:: The problem ::
Apart from the pictures, output all of the records exactly.

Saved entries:
------

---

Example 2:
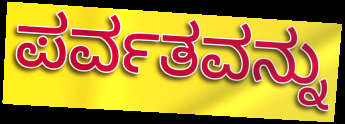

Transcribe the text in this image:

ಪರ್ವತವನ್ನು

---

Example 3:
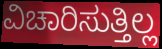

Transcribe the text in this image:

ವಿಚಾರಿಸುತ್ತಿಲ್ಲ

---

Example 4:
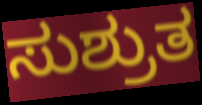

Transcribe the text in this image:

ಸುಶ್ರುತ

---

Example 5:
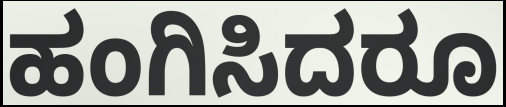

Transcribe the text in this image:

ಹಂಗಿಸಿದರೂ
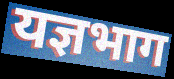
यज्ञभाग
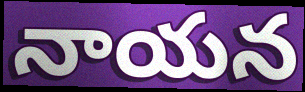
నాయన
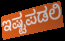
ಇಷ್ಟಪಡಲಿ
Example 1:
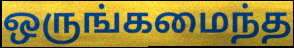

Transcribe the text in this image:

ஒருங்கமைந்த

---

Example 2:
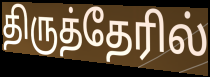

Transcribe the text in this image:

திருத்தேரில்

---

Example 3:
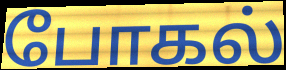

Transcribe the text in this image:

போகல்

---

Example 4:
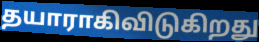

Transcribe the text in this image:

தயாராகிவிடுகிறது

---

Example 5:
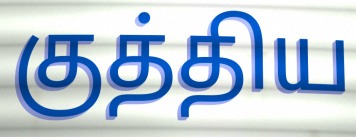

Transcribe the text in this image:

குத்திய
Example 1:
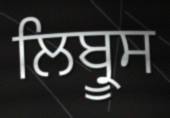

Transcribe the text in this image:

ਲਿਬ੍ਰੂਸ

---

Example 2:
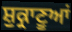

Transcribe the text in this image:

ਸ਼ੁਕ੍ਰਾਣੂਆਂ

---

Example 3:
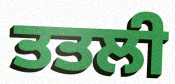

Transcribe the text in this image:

------

:: Your solution ::
---

Example 2:

Transcribe the text in this image:

ಪರ್ವತವನ್ನು

---

Example 3:

Transcribe the text in this image:

ವಿಚಾರಿಸುತ್ತಿಲ್ಲ

---

Example 4:

Transcribe the text in this image:

ಸುಶ್ರುತ

---

Example 5:

Transcribe the text in this image:

ಹಂಗಿಸಿದರೂ
यज्ञभाग
నాయన
ಇಷ್ಟಪಡಲಿ
Example 1:

Transcribe the text in this image:

ஒருங்கமைந்த

---

Example 2:

Transcribe the text in this image:

திருத்தேரில்

---

Example 3:

Transcribe the text in this image:

போகல்

---

Example 4:

Transcribe the text in this image:

தயாராகிவிடுகிறது

---

Example 5:

Transcribe the text in this image:

குத்திய
Example 1:

Transcribe the text in this image:

ਲਿਬ੍ਰੂਸ

---

Example 2:

Transcribe the text in this image:

ਸ਼ੁਕ੍ਰਾਣੂਆਂ

---

Example 3:

Transcribe the text in this image:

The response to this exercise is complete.